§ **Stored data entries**
<<<<
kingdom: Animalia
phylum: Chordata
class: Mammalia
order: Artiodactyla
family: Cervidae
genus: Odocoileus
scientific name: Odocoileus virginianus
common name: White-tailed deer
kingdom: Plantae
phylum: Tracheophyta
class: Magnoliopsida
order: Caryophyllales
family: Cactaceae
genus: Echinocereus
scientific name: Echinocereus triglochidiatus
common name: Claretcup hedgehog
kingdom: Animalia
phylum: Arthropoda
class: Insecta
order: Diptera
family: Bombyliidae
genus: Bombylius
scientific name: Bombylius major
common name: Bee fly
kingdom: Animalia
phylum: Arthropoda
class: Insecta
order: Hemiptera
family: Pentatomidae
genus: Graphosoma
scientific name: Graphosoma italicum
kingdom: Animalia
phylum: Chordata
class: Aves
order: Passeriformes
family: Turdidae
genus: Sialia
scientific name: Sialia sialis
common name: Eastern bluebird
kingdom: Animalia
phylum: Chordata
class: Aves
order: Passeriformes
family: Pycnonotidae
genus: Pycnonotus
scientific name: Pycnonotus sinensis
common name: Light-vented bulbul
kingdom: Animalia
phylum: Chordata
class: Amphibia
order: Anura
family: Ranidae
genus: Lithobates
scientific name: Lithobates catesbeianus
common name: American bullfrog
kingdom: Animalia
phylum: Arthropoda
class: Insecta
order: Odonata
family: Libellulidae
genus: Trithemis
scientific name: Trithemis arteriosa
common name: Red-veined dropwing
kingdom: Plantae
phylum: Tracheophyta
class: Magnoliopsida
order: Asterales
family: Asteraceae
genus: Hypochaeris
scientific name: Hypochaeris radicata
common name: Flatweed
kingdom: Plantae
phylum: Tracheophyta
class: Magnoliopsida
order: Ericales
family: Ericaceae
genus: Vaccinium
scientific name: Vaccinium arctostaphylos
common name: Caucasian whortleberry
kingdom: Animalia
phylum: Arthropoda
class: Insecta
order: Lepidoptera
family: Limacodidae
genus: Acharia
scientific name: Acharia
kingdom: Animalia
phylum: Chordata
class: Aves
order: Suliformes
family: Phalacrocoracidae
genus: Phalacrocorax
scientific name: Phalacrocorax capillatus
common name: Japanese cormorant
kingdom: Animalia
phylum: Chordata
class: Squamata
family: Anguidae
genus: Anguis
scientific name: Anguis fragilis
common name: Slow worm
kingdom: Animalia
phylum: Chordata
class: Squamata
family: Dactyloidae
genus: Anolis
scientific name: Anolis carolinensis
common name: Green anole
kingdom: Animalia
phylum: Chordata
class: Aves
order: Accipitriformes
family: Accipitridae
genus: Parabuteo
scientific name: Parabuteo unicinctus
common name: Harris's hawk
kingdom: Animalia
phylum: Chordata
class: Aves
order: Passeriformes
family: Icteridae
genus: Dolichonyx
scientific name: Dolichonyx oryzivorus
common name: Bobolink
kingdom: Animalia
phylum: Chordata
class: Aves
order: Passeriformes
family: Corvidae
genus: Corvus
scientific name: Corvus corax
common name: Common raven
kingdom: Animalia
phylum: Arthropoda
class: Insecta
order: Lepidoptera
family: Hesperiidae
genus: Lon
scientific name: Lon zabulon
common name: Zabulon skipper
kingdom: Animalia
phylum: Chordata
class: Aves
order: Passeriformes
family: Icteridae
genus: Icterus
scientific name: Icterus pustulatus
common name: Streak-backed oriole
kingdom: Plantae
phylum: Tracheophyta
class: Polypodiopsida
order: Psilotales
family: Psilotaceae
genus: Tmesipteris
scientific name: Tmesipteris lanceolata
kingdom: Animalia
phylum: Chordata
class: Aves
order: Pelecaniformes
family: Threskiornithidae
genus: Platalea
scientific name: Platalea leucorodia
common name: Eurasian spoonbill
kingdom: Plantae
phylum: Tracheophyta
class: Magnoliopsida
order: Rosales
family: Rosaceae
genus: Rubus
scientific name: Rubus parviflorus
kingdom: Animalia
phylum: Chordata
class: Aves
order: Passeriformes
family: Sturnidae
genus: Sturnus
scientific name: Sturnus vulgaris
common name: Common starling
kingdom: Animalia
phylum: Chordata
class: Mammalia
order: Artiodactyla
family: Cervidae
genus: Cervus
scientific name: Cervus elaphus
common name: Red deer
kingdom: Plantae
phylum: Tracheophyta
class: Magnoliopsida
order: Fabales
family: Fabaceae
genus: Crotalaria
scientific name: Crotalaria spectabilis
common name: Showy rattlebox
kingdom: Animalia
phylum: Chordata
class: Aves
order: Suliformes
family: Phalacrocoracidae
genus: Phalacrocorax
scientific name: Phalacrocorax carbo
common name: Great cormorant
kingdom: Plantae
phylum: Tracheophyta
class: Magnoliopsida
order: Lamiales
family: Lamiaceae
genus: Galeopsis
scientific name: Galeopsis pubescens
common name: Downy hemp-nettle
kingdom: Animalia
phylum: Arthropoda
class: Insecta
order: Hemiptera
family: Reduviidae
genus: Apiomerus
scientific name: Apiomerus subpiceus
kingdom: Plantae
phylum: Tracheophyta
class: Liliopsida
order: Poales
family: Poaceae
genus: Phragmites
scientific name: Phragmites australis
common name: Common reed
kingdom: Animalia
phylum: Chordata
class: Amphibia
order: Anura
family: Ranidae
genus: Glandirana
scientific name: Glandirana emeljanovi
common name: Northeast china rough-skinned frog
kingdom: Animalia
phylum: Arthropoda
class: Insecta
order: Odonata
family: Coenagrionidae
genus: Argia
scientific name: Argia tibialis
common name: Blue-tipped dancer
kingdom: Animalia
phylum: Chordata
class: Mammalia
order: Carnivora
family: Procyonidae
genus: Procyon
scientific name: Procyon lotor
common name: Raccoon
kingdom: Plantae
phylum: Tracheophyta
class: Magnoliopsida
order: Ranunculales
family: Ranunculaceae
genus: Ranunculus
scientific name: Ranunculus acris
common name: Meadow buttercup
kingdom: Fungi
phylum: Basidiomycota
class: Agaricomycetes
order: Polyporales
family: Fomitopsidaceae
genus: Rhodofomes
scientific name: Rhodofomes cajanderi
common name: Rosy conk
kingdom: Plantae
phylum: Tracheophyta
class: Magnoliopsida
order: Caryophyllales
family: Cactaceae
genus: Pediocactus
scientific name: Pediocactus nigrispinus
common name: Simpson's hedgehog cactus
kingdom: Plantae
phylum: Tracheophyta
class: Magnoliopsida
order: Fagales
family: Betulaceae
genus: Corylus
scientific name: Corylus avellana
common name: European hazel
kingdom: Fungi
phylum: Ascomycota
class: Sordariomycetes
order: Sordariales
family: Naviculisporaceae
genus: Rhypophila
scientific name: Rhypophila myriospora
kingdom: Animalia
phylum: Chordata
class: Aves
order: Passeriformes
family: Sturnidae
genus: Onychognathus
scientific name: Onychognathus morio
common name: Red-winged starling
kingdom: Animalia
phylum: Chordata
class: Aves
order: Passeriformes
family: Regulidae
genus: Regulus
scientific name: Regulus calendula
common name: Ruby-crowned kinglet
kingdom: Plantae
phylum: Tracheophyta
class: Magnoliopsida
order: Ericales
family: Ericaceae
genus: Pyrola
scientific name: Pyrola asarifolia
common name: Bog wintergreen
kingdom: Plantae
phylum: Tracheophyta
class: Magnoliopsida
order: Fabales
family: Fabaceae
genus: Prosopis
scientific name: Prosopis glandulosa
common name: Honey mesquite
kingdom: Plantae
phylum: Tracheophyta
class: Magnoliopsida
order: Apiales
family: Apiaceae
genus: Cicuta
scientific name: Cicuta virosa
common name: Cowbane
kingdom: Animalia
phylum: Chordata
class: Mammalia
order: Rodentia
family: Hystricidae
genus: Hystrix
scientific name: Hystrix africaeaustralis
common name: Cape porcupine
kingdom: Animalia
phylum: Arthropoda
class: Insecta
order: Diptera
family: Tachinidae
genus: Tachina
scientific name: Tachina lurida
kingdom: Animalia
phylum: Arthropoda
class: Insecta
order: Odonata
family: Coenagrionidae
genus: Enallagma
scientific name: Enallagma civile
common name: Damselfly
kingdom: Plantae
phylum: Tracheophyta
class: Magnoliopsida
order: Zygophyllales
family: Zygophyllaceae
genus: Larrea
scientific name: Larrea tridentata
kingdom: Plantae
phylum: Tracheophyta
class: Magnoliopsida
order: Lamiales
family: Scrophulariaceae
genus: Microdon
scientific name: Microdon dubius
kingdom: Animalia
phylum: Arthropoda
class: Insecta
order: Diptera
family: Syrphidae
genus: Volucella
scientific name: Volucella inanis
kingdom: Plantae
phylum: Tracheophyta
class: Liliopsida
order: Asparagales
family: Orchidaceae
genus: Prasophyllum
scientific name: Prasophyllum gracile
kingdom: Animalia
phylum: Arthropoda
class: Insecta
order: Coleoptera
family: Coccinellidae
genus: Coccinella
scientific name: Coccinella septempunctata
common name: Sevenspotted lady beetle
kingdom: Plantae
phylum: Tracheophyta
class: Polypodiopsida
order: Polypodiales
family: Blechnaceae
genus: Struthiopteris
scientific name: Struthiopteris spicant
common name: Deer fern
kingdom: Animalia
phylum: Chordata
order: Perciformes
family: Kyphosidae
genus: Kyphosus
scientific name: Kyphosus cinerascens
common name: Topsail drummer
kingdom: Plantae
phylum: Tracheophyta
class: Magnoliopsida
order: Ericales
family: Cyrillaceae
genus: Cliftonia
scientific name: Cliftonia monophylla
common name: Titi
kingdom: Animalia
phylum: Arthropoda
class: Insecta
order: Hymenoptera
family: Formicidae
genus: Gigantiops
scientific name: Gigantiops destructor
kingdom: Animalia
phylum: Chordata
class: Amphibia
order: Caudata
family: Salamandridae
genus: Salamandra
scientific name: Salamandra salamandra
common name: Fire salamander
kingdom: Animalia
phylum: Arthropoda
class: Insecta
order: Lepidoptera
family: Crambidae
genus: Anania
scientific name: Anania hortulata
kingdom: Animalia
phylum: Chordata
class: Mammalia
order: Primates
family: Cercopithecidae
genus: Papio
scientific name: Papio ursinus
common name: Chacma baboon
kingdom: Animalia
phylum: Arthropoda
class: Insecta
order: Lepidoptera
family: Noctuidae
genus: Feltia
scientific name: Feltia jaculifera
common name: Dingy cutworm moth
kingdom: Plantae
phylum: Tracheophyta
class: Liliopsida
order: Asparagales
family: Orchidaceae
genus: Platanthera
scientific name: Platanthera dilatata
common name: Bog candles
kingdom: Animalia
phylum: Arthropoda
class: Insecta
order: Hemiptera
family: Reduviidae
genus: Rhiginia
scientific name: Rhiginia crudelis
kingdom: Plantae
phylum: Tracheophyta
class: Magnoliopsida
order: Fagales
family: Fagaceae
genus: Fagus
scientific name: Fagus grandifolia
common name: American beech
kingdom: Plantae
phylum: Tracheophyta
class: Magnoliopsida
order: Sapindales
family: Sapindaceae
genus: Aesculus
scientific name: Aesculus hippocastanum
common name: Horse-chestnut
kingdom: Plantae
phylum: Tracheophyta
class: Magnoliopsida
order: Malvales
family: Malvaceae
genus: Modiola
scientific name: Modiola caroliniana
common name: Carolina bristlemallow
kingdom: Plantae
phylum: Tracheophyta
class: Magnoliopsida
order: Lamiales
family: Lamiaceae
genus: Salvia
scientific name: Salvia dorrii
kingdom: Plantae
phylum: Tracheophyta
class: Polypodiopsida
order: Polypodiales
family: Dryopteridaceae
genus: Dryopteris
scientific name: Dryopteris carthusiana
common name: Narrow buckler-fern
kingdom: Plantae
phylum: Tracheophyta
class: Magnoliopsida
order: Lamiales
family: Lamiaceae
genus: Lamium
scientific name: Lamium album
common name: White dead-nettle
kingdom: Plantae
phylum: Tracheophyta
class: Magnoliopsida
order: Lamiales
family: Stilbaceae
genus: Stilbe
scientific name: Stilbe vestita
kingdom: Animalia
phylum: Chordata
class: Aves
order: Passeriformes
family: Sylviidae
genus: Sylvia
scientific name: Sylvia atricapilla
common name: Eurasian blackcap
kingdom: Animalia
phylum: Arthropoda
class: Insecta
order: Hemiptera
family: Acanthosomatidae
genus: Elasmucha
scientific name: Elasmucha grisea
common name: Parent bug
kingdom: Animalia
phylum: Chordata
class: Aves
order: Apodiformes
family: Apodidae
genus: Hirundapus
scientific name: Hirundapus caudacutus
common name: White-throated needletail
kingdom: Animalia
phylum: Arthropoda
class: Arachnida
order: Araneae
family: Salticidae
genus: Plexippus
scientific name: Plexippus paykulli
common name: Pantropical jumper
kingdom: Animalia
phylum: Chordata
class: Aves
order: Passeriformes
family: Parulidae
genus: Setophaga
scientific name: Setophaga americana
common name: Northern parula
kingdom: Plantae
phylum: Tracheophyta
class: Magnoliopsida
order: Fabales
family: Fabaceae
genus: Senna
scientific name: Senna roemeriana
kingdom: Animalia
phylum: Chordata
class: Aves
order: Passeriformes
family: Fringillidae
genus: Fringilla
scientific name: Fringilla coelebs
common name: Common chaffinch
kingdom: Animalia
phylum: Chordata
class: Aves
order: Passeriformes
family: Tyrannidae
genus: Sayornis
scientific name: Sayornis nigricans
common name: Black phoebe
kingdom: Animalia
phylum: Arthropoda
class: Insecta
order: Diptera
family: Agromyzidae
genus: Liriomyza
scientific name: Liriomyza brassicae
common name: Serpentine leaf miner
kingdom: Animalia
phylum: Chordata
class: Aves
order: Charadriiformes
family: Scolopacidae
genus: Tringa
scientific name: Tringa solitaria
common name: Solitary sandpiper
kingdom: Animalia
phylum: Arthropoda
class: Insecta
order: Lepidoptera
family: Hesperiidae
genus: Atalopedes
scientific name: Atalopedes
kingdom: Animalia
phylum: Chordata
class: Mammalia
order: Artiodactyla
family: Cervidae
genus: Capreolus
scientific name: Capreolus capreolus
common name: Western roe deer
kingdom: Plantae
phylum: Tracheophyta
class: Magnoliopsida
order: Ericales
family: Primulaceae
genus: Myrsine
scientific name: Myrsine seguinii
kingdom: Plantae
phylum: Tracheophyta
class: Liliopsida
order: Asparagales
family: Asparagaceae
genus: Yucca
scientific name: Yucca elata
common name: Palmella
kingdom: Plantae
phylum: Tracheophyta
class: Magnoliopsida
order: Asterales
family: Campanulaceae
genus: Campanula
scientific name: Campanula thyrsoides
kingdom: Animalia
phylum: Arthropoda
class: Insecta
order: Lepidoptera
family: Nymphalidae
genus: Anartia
>>>>
§ **WHAT IS ASKED**
Duplicate the part of the listing that opens with the line containing "common name: Red-veined dropwing" and closes with the line containing "common name: Zabulon skipper", keeping every line unchanged.

§ **EXERCISE ANSWER**
common name: Red-veined dropwing
kingdom: Plantae
phylum: Tracheophyta
class: Magnoliopsida
order: Asterales
family: Asteraceae
genus: Hypochaeris
scientific name: Hypochaeris radicata
common name: Flatweed
kingdom: Plantae
phylum: Tracheophyta
class: Magnoliopsida
order: Ericales
family: Ericaceae
genus: Vaccinium
scientific name: Vaccinium arctostaphylos
common name: Caucasian whortleberry
kingdom: Animalia
phylum: Arthropoda
class: Insecta
order: Lepidoptera
family: Limacodidae
genus: Acharia
scientific name: Acharia
kingdom: Animalia
phylum: Chordata
class: Aves
order: Suliformes
family: Phalacrocoracidae
genus: Phalacrocorax
scientific name: Phalacrocorax capillatus
common name: Japanese cormorant
kingdom: Animalia
phylum: Chordata
class: Squamata
family: Anguidae
genus: Anguis
scientific name: Anguis fragilis
common name: Slow worm
kingdom: Animalia
phylum: Chordata
class: Squamata
family: Dactyloidae
genus: Anolis
scientific name: Anolis carolinensis
common name: Green anole
kingdom: Animalia
phylum: Chordata
class: Aves
order: Accipitriformes
family: Accipitridae
genus: Parabuteo
scientific name: Parabuteo unicinctus
common name: Harris's hawk
kingdom: Animalia
phylum: Chordata
class: Aves
order: Passeriformes
family: Icteridae
genus: Dolichonyx
scientific name: Dolichonyx oryzivorus
common name: Bobolink
kingdom: Animalia
phylum: Chordata
class: Aves
order: Passeriformes
family: Corvidae
genus: Corvus
scientific name: Corvus corax
common name: Common raven
kingdom: Animalia
phylum: Arthropoda
class: Insecta
order: Lepidoptera
family: Hesperiidae
genus: Lon
scientific name: Lon zabulon
common name: Zabulon skipper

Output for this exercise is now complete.